Halk arasında, altıbinaltıyüzaltmışaltı diye meşhûrdur. Uzun âyetleri, birkaç kısa âyete ayıranlar, âyet sayısının çok olduğunu bildirdiler.]
(Kimyâ-i se’âdet) kitâbından terceme temâm oldu.
46 – [Radyo ile, ho-parlör ile Kur’ân-ı kerîm okumak, ezân okumak câiz değildir. Böyle okunan ezânı ve Kur’ân-ı kerîmi işitenler, bunlara benziyen başka sesi işitmiş olurlar. Cemâ’at ile nemâz kılarken, imâm efendiyi veyâ imâmı görerek, yâhud sesini işiterek kılanı görmiyenlerin veyâ imâmın yâhud müezzinin sesini işitmiyenlerin, yalnız radyonun, ho-parlörün sesine uyarak kıldıkları nemâz sahîh olmaz. Çünki bunlardan işitilen ses, imâmın, müezzinin kendi sesleri değildir. Elektrik, mıknâtıs hareketi ile ihtizâz eden ya’nî titreyen ma’den levhasının hâsıl etdiği sesdir. İmâm efendinin sesine çok benziyor ve onun irâdesi ile, sesi ile hâsıl oluyor ise de, onun sesi değildir. İbni Âbidîn “rahmetullahi aleyh”, nikâh bahsinde, muharrem olan, ya’nî evlenmesi harâm olan kadınları anlatırken buyuruyor ki, (Cam arkasında veyâ su içinde bulunan birşeyi görmek, onu görmek olur. Birşeyin sudaki, aynadaki hayâlini görmek, onu görmek olmaz. Misâlini, benzerini görmek olur. Bir kimsenin yüzüne bakmamak için yemîn eden, o kimsenin aynadaki yâhud sudaki hayâline bakarsa, yemîni bozulmaz. Gözlükle birşeye bakan kimsenin gözüne, o şeyden çıkıp, camdan geçerek gelen şu’â, görmeğe sebeb olmakdadır. Aynadaki, sudaki hayâlden gelen şu’â’ın sebeb olduğu şeyi görmek, o şeyin kendini görmek değil, benzerini görmekdir.) Bu ifâde, açıkca gösteriyor ki, radyodan, ho-parlörden çıkan ses, imâm efendinin sesi değildir. Bu sesin benzeridir. Bunu işitenler, imâm efendinin sesini değil, bu sese benziyen başka bir sesi işitmekdedirler. İmâmın, müezzinin seslerine uymayıp, başka sese tâbi’ olanın ve imâmdan başkasının okuduğu Fâtihaya (âmîn) diyenin nemâzı sahîh olmaz.]
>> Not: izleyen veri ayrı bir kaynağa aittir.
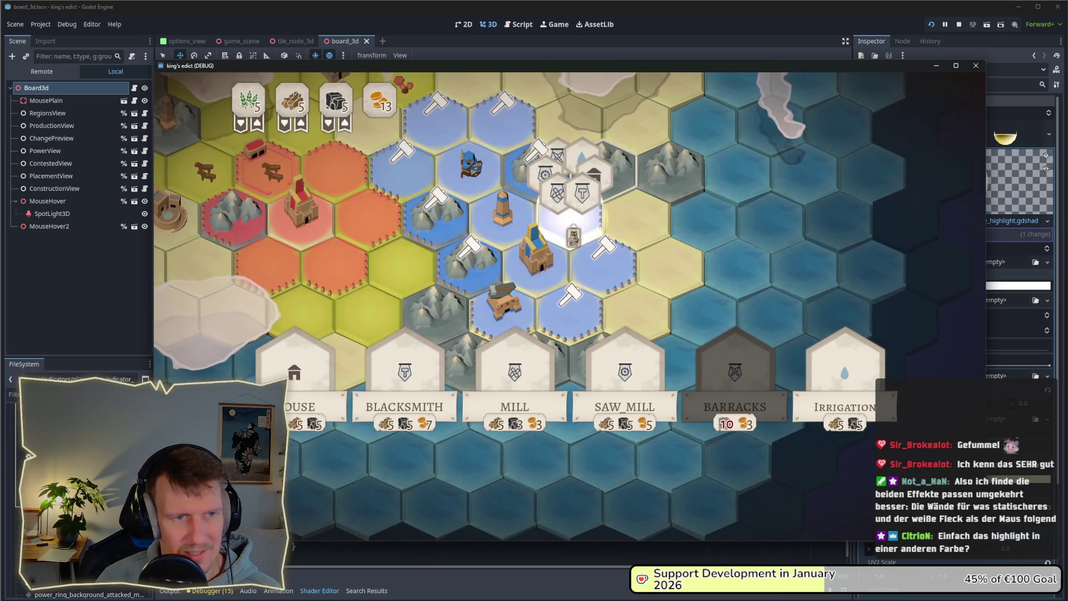
mouse_move(550, 356)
47 – Eğer imâmlık yapmak istersen, evvelâ [Ehl-i sünnet âlimlerinin “rahime-hümullahü teâlâ” bildirdiklerine göre, i’tikâdını düzelt!] Nemâzın farzı, vâcibi, sünneti ve âdâbını güzelce öğren! Bunları bildikden sonra imâmlık eyle ve Kur’ân-ı kerîmi güzel oku. İmâmlık edenin âkıl ve bâliğ olması şartdır. Eğer hâne sâhibi, müsâfire imâmlık eyle derse, o vakt eder. Nemâzı hiçbir şeyden dolayı te’hir etmemelisin. Karnın aç olup yemek de hâzır olduğu zemân yemeğini yidikden sonra nemâzını kıl. Fekat nemâz vakti geçiyorsa, evvelâ nemâzını kıl, ondan sonra yemeğini yi! Nemâz kılacağın zemân, Allahü teâlânın huzûruna çıkabilecek bir şeklde temiz elbiseni giy ve kollarını geçirmiş olarak giy.